Contrairement au principe de « continuité du service public », dont elle semble abusivement découler, la notion de « continuité pédagogique » est problématique et relève plus en pratique d’une discontinuité voir d’une cascade d’interruptions pour celles et ceux qui n’ont pas accès aux réseaux. La continuité à tout prix se transforme en une véritable fracture pédagogique. Le Snesup-FSU a mis en ligne des fiches pratiques sur nos droits et nos obligations, ainsi que nos revendications sur cette page.
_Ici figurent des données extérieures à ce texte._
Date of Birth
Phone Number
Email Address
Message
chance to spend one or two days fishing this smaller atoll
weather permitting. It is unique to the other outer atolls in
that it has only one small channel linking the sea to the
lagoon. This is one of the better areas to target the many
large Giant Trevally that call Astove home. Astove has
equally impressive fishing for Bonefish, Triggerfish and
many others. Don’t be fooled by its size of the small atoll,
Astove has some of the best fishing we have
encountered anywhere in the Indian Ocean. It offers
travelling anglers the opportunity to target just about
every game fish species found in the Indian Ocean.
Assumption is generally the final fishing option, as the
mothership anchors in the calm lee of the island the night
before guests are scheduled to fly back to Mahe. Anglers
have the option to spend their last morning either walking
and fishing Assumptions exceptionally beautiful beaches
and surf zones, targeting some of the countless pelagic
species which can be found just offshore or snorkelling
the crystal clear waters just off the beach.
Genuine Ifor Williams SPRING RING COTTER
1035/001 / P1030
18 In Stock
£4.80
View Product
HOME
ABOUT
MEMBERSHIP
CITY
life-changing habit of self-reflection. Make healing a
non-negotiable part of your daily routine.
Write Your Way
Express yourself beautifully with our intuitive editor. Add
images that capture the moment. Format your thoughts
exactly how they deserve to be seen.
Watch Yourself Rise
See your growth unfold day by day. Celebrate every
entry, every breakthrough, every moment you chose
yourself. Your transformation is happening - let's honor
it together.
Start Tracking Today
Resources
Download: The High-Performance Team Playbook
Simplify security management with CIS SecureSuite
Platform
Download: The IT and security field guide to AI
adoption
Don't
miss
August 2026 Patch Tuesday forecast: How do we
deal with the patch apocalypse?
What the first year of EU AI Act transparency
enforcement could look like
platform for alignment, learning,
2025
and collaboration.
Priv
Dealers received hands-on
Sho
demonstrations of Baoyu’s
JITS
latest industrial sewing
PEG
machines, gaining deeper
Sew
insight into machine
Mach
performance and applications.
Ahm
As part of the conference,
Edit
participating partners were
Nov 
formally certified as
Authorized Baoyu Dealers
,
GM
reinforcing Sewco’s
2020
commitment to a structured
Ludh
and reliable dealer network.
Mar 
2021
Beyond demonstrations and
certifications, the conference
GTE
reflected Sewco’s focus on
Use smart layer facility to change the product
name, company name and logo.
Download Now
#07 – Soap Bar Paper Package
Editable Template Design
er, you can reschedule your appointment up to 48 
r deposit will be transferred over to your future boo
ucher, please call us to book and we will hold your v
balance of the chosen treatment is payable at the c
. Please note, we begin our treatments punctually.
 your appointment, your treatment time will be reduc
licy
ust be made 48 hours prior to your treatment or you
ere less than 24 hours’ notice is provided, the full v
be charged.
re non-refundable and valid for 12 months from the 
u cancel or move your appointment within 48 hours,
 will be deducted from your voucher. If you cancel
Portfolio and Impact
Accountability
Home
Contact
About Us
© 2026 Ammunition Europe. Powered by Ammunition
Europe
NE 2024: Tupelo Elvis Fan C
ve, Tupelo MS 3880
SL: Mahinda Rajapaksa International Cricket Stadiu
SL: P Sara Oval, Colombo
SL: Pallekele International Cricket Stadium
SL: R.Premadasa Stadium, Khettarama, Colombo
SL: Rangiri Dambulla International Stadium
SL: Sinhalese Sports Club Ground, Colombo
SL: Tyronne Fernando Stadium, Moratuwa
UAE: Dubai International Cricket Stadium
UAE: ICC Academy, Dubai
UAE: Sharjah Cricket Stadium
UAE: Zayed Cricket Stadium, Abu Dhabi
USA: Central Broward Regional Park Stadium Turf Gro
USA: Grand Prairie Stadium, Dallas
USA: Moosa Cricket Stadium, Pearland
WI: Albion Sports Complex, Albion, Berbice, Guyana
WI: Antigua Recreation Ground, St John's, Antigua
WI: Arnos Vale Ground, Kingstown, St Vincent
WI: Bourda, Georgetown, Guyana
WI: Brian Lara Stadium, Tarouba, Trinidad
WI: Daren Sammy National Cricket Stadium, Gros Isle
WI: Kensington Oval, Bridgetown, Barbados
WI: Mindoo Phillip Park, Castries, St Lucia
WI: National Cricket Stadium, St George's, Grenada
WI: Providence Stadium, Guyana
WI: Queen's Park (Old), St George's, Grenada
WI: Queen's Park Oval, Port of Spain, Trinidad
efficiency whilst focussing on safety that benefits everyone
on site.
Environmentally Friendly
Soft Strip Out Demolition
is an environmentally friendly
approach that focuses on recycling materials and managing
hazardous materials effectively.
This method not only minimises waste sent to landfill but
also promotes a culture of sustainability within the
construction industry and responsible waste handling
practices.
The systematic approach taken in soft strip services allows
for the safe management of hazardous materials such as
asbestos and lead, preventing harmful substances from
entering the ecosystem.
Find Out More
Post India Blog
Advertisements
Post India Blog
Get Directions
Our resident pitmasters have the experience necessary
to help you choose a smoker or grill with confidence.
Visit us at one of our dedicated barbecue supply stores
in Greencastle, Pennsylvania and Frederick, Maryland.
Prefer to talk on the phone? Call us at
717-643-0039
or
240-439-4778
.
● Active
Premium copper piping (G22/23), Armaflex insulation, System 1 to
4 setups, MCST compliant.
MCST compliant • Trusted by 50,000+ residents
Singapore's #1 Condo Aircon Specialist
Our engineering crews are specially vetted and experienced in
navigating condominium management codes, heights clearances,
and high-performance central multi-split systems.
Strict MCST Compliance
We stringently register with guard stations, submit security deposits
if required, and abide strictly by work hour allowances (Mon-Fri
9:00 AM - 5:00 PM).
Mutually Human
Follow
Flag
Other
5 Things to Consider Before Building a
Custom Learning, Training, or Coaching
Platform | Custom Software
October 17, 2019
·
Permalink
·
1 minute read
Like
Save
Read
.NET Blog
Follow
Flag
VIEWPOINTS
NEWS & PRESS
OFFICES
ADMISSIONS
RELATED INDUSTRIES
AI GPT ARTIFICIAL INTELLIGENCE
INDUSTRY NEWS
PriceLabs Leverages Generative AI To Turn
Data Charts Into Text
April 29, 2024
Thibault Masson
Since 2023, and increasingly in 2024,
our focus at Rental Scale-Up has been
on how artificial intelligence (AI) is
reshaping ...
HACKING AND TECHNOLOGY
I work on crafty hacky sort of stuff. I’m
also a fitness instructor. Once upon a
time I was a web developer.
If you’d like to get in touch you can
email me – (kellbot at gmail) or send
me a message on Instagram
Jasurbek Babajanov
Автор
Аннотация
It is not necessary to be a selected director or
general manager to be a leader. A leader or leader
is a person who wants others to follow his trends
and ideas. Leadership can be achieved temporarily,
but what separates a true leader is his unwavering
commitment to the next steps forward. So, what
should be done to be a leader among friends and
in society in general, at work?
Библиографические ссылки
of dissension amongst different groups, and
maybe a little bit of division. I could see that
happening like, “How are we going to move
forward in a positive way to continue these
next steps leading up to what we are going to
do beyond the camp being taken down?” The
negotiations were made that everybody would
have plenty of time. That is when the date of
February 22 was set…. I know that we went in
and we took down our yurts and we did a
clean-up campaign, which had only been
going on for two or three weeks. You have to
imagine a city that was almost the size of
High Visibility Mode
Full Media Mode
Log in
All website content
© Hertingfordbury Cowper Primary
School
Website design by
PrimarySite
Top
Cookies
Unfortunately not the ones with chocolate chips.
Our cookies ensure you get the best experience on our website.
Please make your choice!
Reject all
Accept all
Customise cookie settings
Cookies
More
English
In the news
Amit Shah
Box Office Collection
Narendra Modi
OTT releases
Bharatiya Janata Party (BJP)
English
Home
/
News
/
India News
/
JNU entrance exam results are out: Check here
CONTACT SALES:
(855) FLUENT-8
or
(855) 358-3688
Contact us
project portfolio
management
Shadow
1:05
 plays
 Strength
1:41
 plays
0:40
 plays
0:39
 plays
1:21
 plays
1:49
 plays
Contrairement à ce qu'il est indiqué dans plusieurs documents que nous avons reçus émanant de la direction, nous ne sommes pas en « télétravail », mais en « travail à distance », dont les contours juridiques sont beaucoup plus flous. La nuance est importante puisque le télétravail implique une convention entre l'employeur et l'agent. Le télétravail est très encadré, il est limité à 3 jours et fait l'objet d'un contrat. Par conséquent il ne s'applique pas à la situation de tous en ce moment. Les textes de référence sur le télétravail sont disponibles ici, ici ou encore ici.

Dès lors que les enseignants gardent le contact avec leurs étudiants et assurent une forme d'enseignement, comme ils l'entendent, selon les modalités qu'ils ont choisi d'appliquer, ils effectuent leurs services. L'administration ne peut pas en profiter pour s'insinuer dans les pratiques de chacun. La notion de « continuité » ne peut être interprétée qu'avec la plus grande souplesse.

Des collègues sont malades, d'autres gardent leurs enfants : ils ne peuvent pas travailler. Les collègues sont les experts de leur travail (enseignement et recherche) : c'est à eux de décider de ce qu'ils font pour maintenir le contact avec les étudiants et pour proposer des activités pertinentes inscrites dans des démarches pédagogiques adaptées à la situation, dans un cadre technique contraint et selon des modalités d'enseignement qu'ils ont élaborées librement. Les heures d'enseignement prévues à l'emploi du temps dans le cadre du tableau prévisionnel de service doivent êtres considérées comme faites.

Des collègues (surtout les personnels précaires mais pas uniquement) ne sont pas équipés correctement, ne disposent pas d'équipements fournis par l'employeur. De plus, la crise aggrave les inégalités sociales parmi les étudiants : accès au réseau internet, équipement en ordinateurs des familles, accès impossible à la BU, ...

Il ne peut pas y avoir de simple poursuite du travail dans les conditions d'exercice à distance. Dans cette situation inédite de crise sanitaire, parler de « continuité » est clairement un abus de langage : le confinement est de fait une « rupture » par rapport au fonctionnement habituel. Chacun de nous, contraint de travailler à distance, s’efforce de s’adapter, cherche à compenser autant qu’il le peut les effets de cette rupture, mais il est vain, et dans certains cas dangereux pour l’équilibre des agents, d’entretenir la fiction d’une simple « continuité ».

Nous demandons que le champ d’application des objectifs pédagogiques et administratifs imposés aux personnels en travail à distance soit mieux circonscrit, dans le cadre statutaire et légal, et qu’en particulier en soient exclues toutes les tâches qui ne font pas partie de l’activité habituelle de l’agent. Les modalités techniques qui sont appliquées dans les conditions d'urgence ne pourront pas compenser ces difficultés auxquelles les personnels doivent faire face dans l'exercice de leurs fonctions.

Nous demandons le droit à la déconnexion et le droit de disposer d’une vie privée clairement disjointe de son travail ; le travail à distance ne doit pas se transformer en une astreinte permanente, et ne doit pas entraîner la détérioration des conditions et des modalités de travail en raison de la multiplication des tâches et des sollicitations auxquelles il faudrait répondre dans la minute. Nous demandons qu’il soit mis fin à une surenchère d’exigences induite par la notion de « continuité », tant en direction des personnels que des étudiants, qui relève parfois d’un déni de réalité.